Even though you may already have a psychology degree, as a teacher it would not hurt to learn even more in this field. Working with kids can do a number on the brain of a teacher. It is important for a teacher to really understand his or her students and the age group that they are teaching. Knowing the different stages of how students think will help you a great deal as a teacher. Courses in continuing education psychologists need might be a benefit to you as a teacher as well.

Taking these courses will also look good on your resume in case you decide to change directions in your career. You could have the opportunity to become a social worker, counselor, or even a psychologist.
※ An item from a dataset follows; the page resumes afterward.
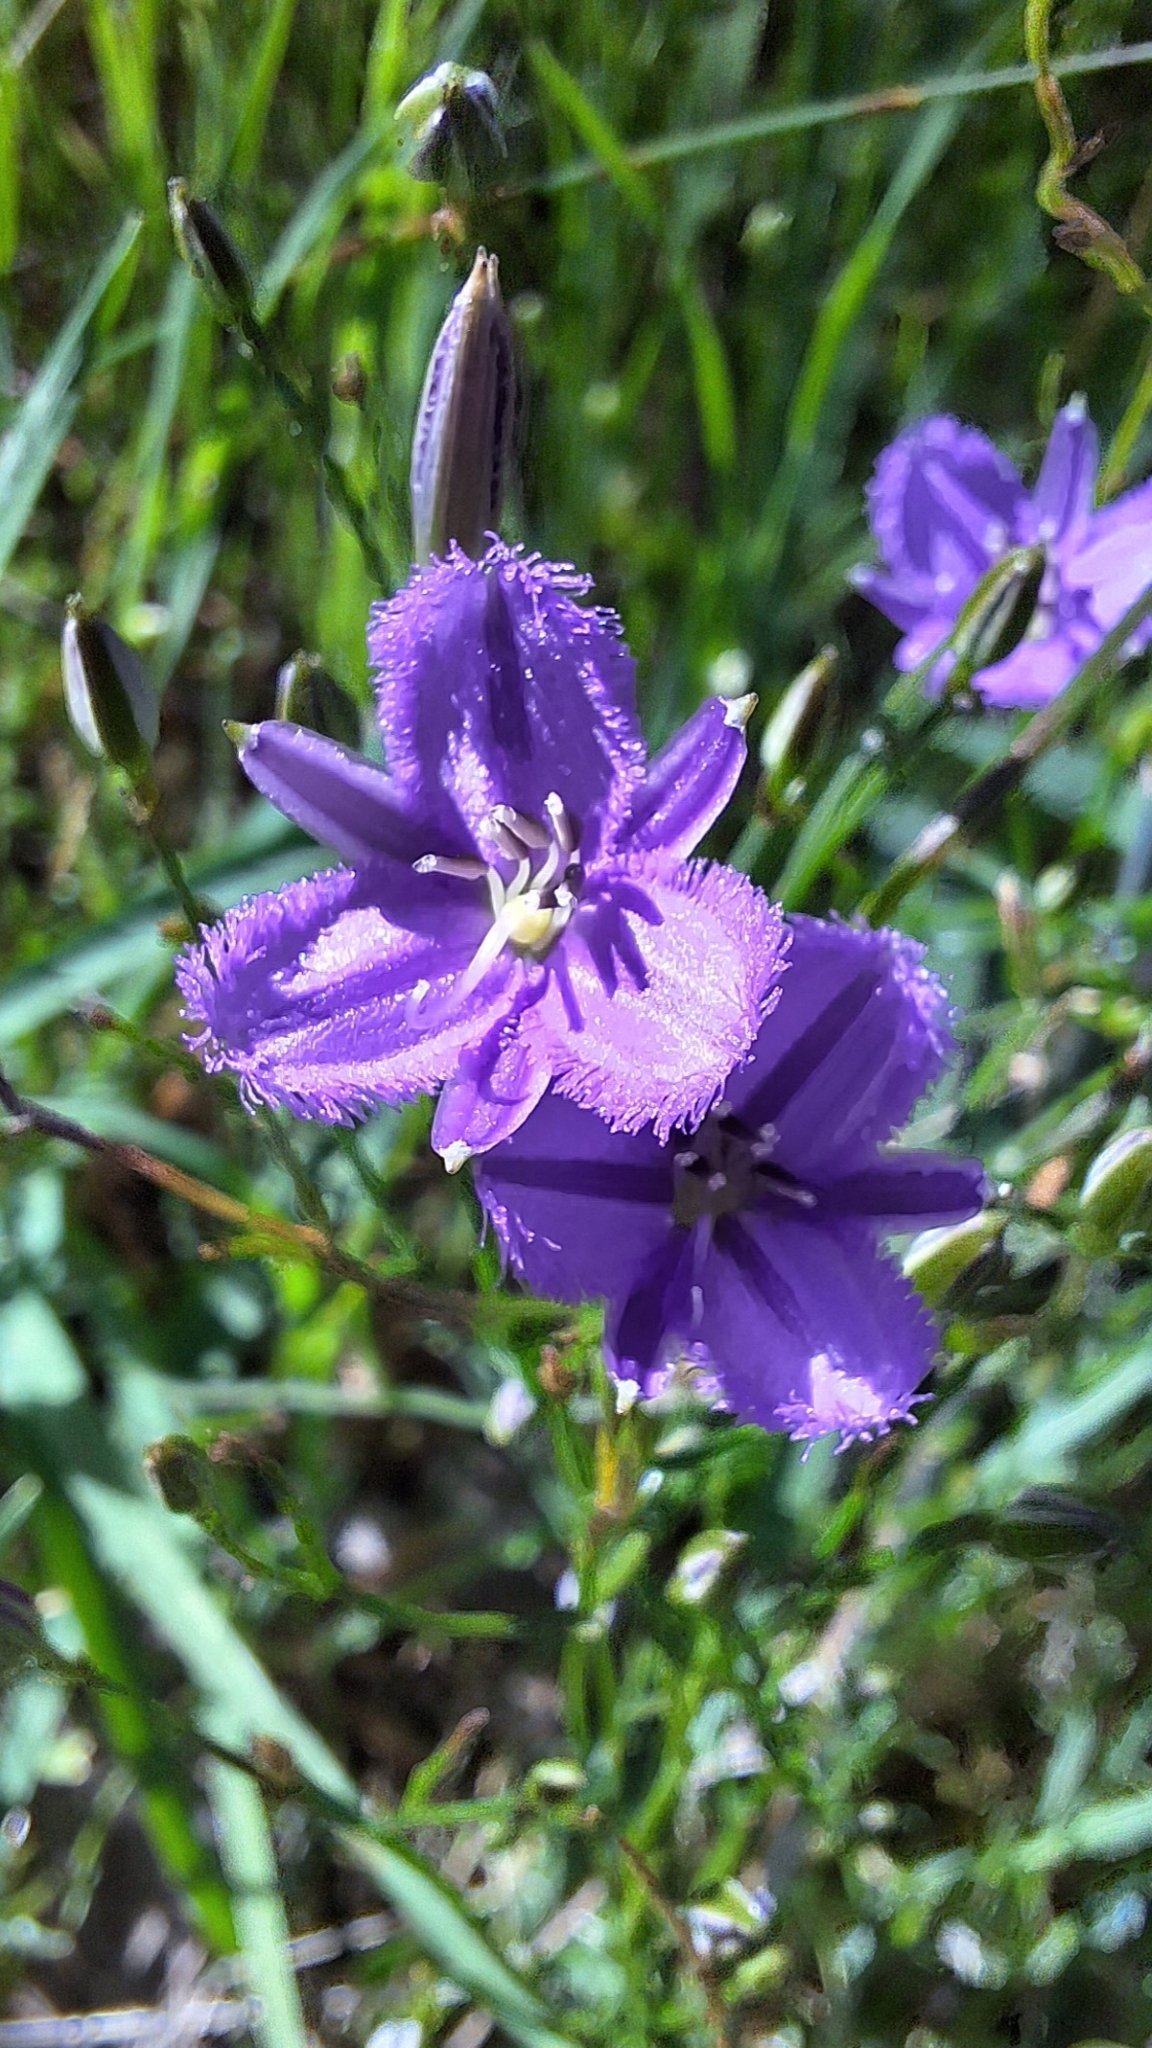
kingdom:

The more courses that you have under your belt in this field, the better it will look to prospective employers.

As a teacher, you should also be reading all of the time. You could do some of this reading in topics of psychology to help you have more insight into your students. Some institutes that offer courses in continuing education psychologists use may also offer a magazine with topics in psychology and even in other topics that pertain to what you need to learn. Getting a subscription to one of these magazines may be helpful for you so that you do not have to necessarily take a course.

If you think you are too busy for extra courses, you may be right. Teachers can be very busy with making tests, grading papers, as well as having the extra-curricular activities that often come up. If you do have an hour a day though that is free, you probably have time for an online class. You might not even have to do an hour a day. You might have more time in one day, and you may be able to put in more time during that day.

Whatever the case, as a teacher, you should keep learning. Your students will appreciate it, and they will respect you for being knowledgeable in your subject matter as well as in how to deal with them.